- Badge
- Location: Gödöllő
- Country: Hungary
- Date: 1939
- Attendance: 5.800 Guides

= Pax Ting =

Pax Ting was the first Girl Guide and Girl Scout World Camp held after the formation of the World Association of Girl Guides and Girl Scouts. It was held in Gödöllő, Hungary from July 25 to August 7, 1939, and attended by some 5,800 Girl Guides from around the world.

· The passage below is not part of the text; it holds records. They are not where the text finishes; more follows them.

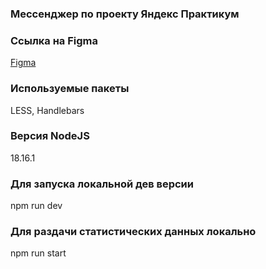 ### Мессенджер по проекту Яндекс Практикум

### Ссылка на Figma
[Figma](https://www.figma.com/file/48wwA10uEgFwqQ9wd4Guy8/Yandex-Practicum-Messenger?type=design&node-id=0%3A1&mode=design&t=9VgeWn9XJb179LPq-1)

### Используемые пакеты
LESS, Handlebars

### Версия NodeJS
18.16.1

### Для запуска локальной дев версии
npm run dev

### Для раздачи статистических данных локально
npm run start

At the 10th World Conference of Girl Guides which was held in Adelboden, Switzerland, it was decided to hold a world meeting for Girl Guides in 1939, following the example of the World Scout Jamborees. The site was chosen as Gödöllő in Hungary, where in 1933, the 4th World Scout Jamboree had been held. It was suggested calling the camp "Jamborina", but consultations had to be held with the World Organization of the Scout Movement about using this as the official name. Later, on the advice of Olave Baden-Powell the name Pax Ting (meeting of peace) was chosen. It was decided that 120 Girl Guides and 12 leaders from every country could take part. The minimum age for participation was 14 years, and the Girl Guides had to have achieved second class and a camping badge. The leaders had to have a camping diploma. In the year preceding the camp, Hungarian Girl Guides had learned foreign languages so as to enable them act as guides and interpreters. Archduchess Anna of Hungary, Prince Gustaf Adolf and Princess Sybilla of Sweden were also present at Pax Ting. Due to the threat of World War II, which broke out a month later, there were only 5,800 girls from 32 countries present.

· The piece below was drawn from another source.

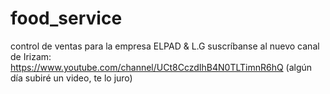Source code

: # food_service
control de ventas para la empresa ELPAD &amp; L.G
suscríbanse al nuevo canal de Irizam: https://www.youtube.com/channel/UCt8CczdIhB4N0TLTimnR6hQ (algún día subiré un video, te lo juro)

A set of four postage stamps was issued to celebrate Pax Ting. The 2f stamp has a hand raised in salute with an olive branch in background. The 6f stamp features the Hungarian Girl Guide insignia, composed of the Shield of Hungary, the Crown of St. Stephen and Lily. The 10f stamp shows the heads of two women and features a dove with olive branch in front of a banner.